ODTÜ’lü bilim insanları, yaptıkları çalışmalarla vücutta ortaya çıkan tümörlerin kanser olup olmadığını teşhis etmenin yeni bir yolunu buldu. Bu yöntemde vücuttaki sıcaklık değerleri esas alınıyor.
Kanser tanısında mamografi ve ultrasonografi gibi yöntemlere alternatif olarak gösterilen yöntemin ABD patenti alındı, Avrupa patenti için ise değerlendirme süreci devam ediyor.
ODTÜ Elektrik ve Elektronik Mühendisliği Bölümü'nden Öğretim Üyeleri Prof. Dr. Nevzat Gençer, Prof. Dr.
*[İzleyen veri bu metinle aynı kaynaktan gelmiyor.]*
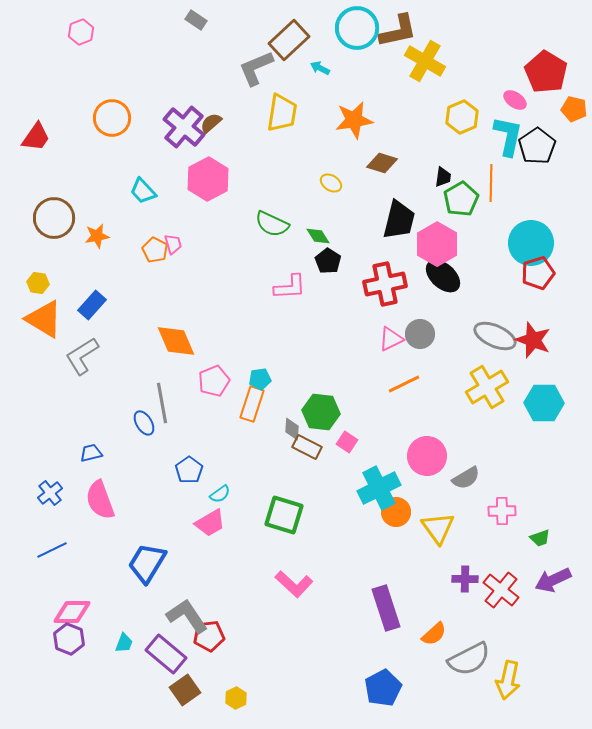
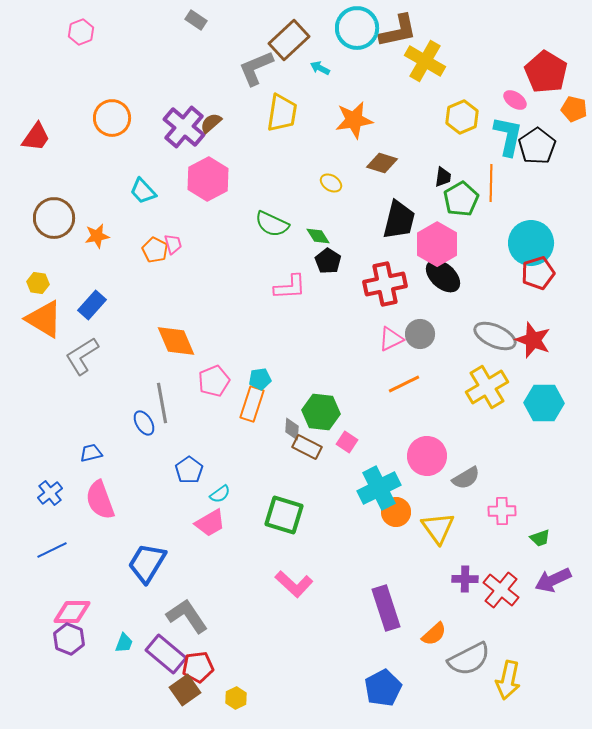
red pentagon at (209, 636): moved 11 px left, 31 px down
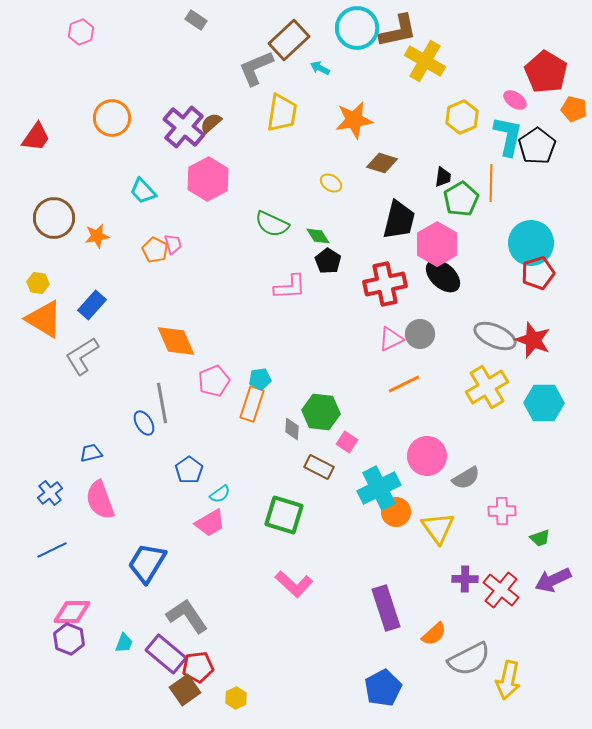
brown rectangle at (307, 447): moved 12 px right, 20 px down
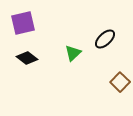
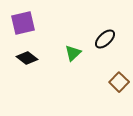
brown square: moved 1 px left
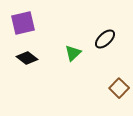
brown square: moved 6 px down
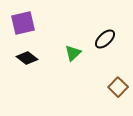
brown square: moved 1 px left, 1 px up
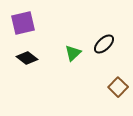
black ellipse: moved 1 px left, 5 px down
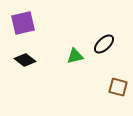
green triangle: moved 2 px right, 3 px down; rotated 30 degrees clockwise
black diamond: moved 2 px left, 2 px down
brown square: rotated 30 degrees counterclockwise
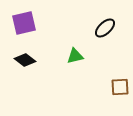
purple square: moved 1 px right
black ellipse: moved 1 px right, 16 px up
brown square: moved 2 px right; rotated 18 degrees counterclockwise
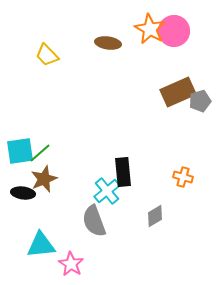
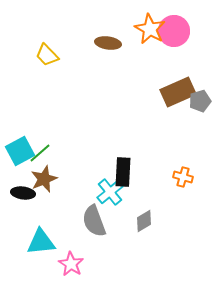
cyan square: rotated 20 degrees counterclockwise
black rectangle: rotated 8 degrees clockwise
cyan cross: moved 3 px right, 1 px down
gray diamond: moved 11 px left, 5 px down
cyan triangle: moved 3 px up
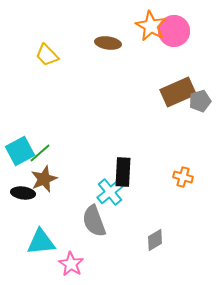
orange star: moved 1 px right, 3 px up
gray diamond: moved 11 px right, 19 px down
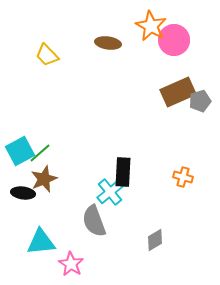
pink circle: moved 9 px down
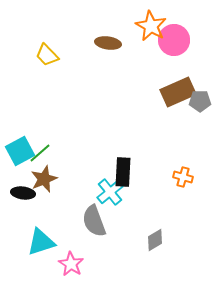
gray pentagon: rotated 15 degrees clockwise
cyan triangle: rotated 12 degrees counterclockwise
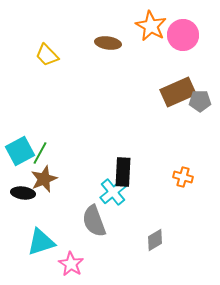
pink circle: moved 9 px right, 5 px up
green line: rotated 20 degrees counterclockwise
cyan cross: moved 3 px right
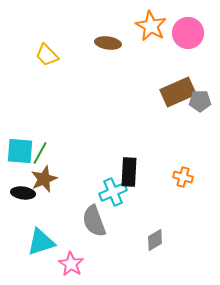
pink circle: moved 5 px right, 2 px up
cyan square: rotated 32 degrees clockwise
black rectangle: moved 6 px right
cyan cross: rotated 16 degrees clockwise
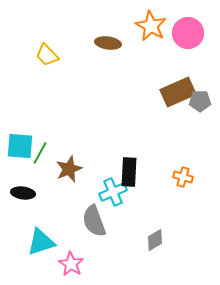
cyan square: moved 5 px up
brown star: moved 25 px right, 10 px up
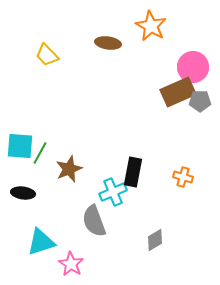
pink circle: moved 5 px right, 34 px down
black rectangle: moved 4 px right; rotated 8 degrees clockwise
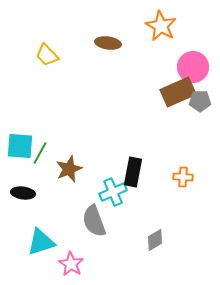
orange star: moved 10 px right
orange cross: rotated 12 degrees counterclockwise
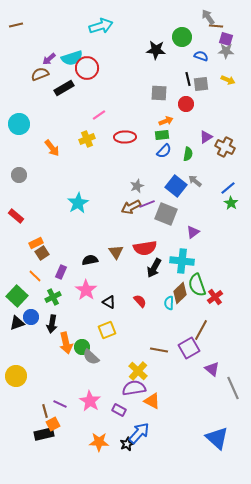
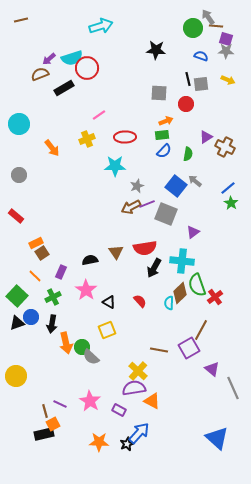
brown line at (16, 25): moved 5 px right, 5 px up
green circle at (182, 37): moved 11 px right, 9 px up
cyan star at (78, 203): moved 37 px right, 37 px up; rotated 30 degrees clockwise
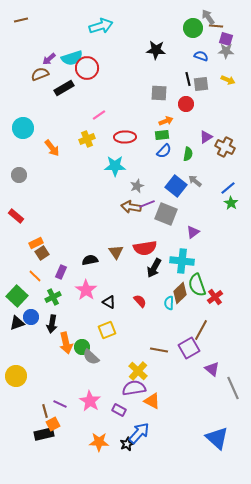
cyan circle at (19, 124): moved 4 px right, 4 px down
brown arrow at (131, 207): rotated 36 degrees clockwise
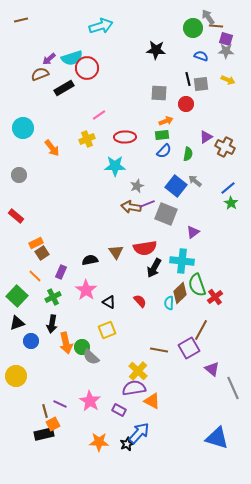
blue circle at (31, 317): moved 24 px down
blue triangle at (217, 438): rotated 25 degrees counterclockwise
Cengiz Beşikci ve Doktor Öğretim Üyesi Hamza Feza Carlak, yeni teknolojiyi birlikte geliştirdi.
İnsan vücudundaki sıcaklık değişmelerini, savunma sanayinde kullanımı yaygın olan kızılötesi kameralar ile görüntüleyerek kanserli dokuları erken evrede tespit edebilen bir teknoloji geliştirdiklerini söyleyen Gençer, "Özellikle meme kanseri, tiroit ve cilt kanseri tanısında kanserli dokuların yarattığı ısı farkı, termal kameralarla algılanabiliyor. Bu teknoloji kanser tanısında farklılık yaratıyor. Tümör, ne kadar büyükse ve deriye ne kadar yakınsa kızılötesi kameraların performansı da o kadar yüksek oluyor.” dedi.
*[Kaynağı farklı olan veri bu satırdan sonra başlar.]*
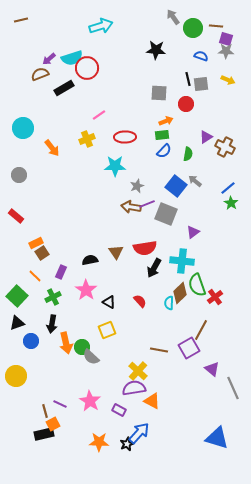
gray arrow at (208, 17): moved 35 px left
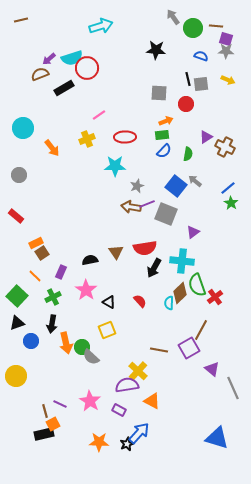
purple semicircle at (134, 388): moved 7 px left, 3 px up
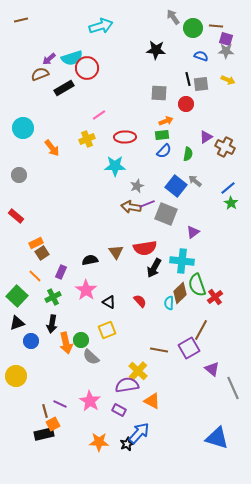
green circle at (82, 347): moved 1 px left, 7 px up
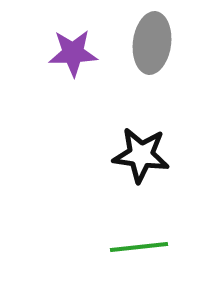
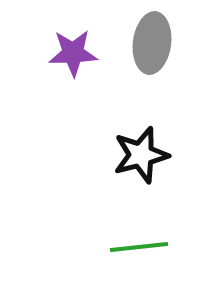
black star: rotated 22 degrees counterclockwise
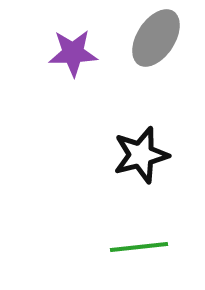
gray ellipse: moved 4 px right, 5 px up; rotated 26 degrees clockwise
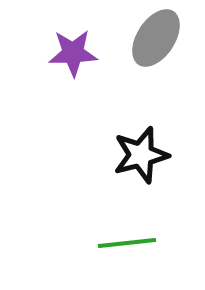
green line: moved 12 px left, 4 px up
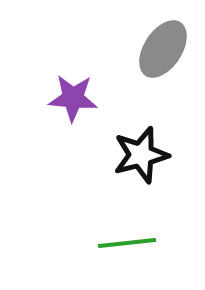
gray ellipse: moved 7 px right, 11 px down
purple star: moved 45 px down; rotated 6 degrees clockwise
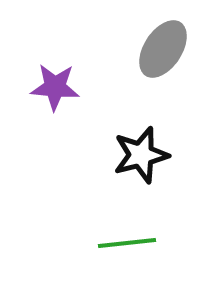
purple star: moved 18 px left, 11 px up
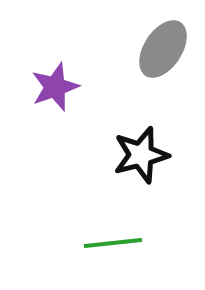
purple star: rotated 24 degrees counterclockwise
green line: moved 14 px left
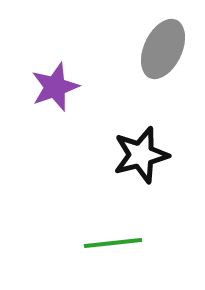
gray ellipse: rotated 8 degrees counterclockwise
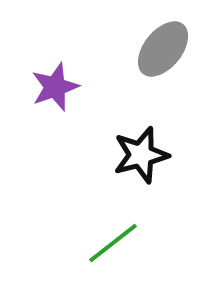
gray ellipse: rotated 14 degrees clockwise
green line: rotated 32 degrees counterclockwise
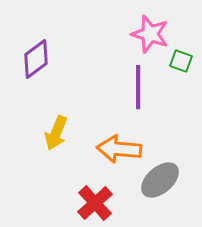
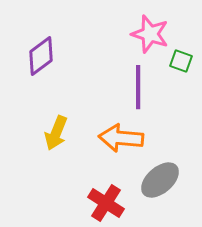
purple diamond: moved 5 px right, 3 px up
orange arrow: moved 2 px right, 11 px up
red cross: moved 11 px right; rotated 15 degrees counterclockwise
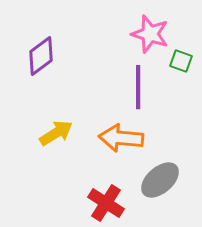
yellow arrow: rotated 144 degrees counterclockwise
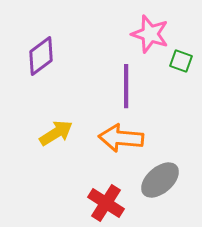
purple line: moved 12 px left, 1 px up
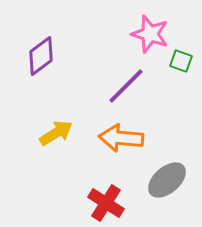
purple line: rotated 45 degrees clockwise
gray ellipse: moved 7 px right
Gençer, özellikle meme kanseri tanısında 3 milimetre küplük kanserli dokunun 3 santimetre derinlikte bile algılanabildiğine dikkat çekerken, "Derin, küçük boyutlu kanserli dokuların kızılötesi kamera kullanılarak konvansiyonel termal görüntüleme yoluyla algılanmasında zorluklar var. Biz özgün bir yöntemle bu zorluğu aşacak bir teknoloji geliştirdik." ifadesini kullandı.
Yeni teknoloji, ultrasonografi ve mamografiye alternatif olarak önerilen kızılötesi kameralarda yeni bir görüntüleme teknolojisine dayanıyor. Gençer, tümörlü dokuda kanlanma artışı olduğunu, doku özelliklerinin değiştiğini ve bu nedenle o bölgede elektriksel iletkenliğin farklılık gösterdiğini belirtti. Yeni geliştirilen teknoloji de bu olgunun üzerine şekillendirildi.
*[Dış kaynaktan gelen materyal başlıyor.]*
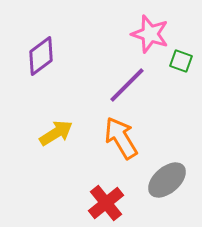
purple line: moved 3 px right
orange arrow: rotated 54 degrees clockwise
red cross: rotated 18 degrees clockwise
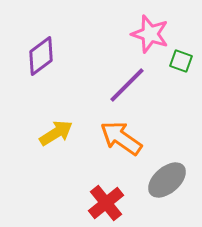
orange arrow: rotated 24 degrees counterclockwise
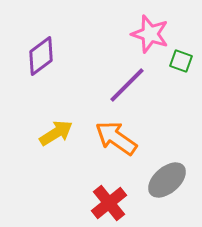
orange arrow: moved 5 px left
red cross: moved 3 px right
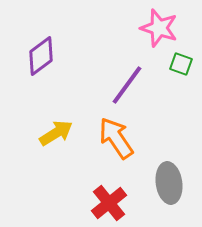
pink star: moved 9 px right, 6 px up
green square: moved 3 px down
purple line: rotated 9 degrees counterclockwise
orange arrow: rotated 21 degrees clockwise
gray ellipse: moved 2 px right, 3 px down; rotated 57 degrees counterclockwise
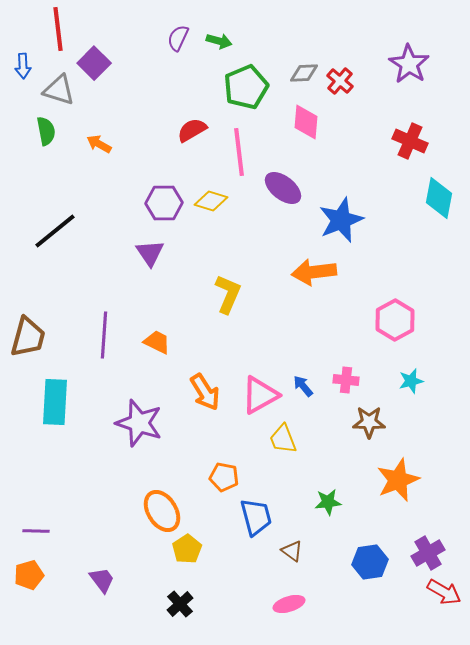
Gençer açıklamasına, "Kanser taraması yapılacak bölgeye elektrotlarla güvenlik sınırları içinde değişik frekanslarda elektrik akımı uygulanıyor. Elektrik akımı uyguladığınızda kanserli dokuda ek bir ısı artışı oluşuyor. Elektrik akımı uygulandığında bu bölgenin çevresine göre sıcaklık farkı daha da belirginleşiyor. Ayrıca, kanserli hücrelerin iletkenliklerinin frekansla değişimi sağlıklı hücrelerin iletkenliklerinden farklı olduğu için, termal görüntüleme yoluyla iletkenlik dağılım bilgisi de elde ediliyor. Dolayısıyla bu teknik, kızılötesi kamerayla daha kolay tespit edilecek şekilde kanserli hücre etrafındaki sıcaklık farkını artırmakla kalmıyor, aynı zamanda, vücudun ilgili bölgesinin sıcaklık dağılımıyla birlikte iletkenlik dağılım bilgisini de veriyor. Böylece, kanserli dokunun daha güvenilir bir şekilde tespiti sağlanıyor. Bu teknik, ayrıca, tek bantlı kızılötesi görüntüleme sensörü yerine çift bantlı sensör kullanılarak vücudun sıcaklığının çok daha güvenilir bir şekilde ölçülmesine de olanak sağlıyor." şeklinde devam etti.
Yeni teknolojinin adı “Elektro-termal görüntüleme” oldu ve ABD patenti alındı. Gençer, Avrupa patenti için de başvuru yapıldığını ve değerlendirme sürecinin devam ettiğini belirtti.
Türk bilim insanlarının geliştirdiği yeni teknoloji literatürdeki yerini de aldı.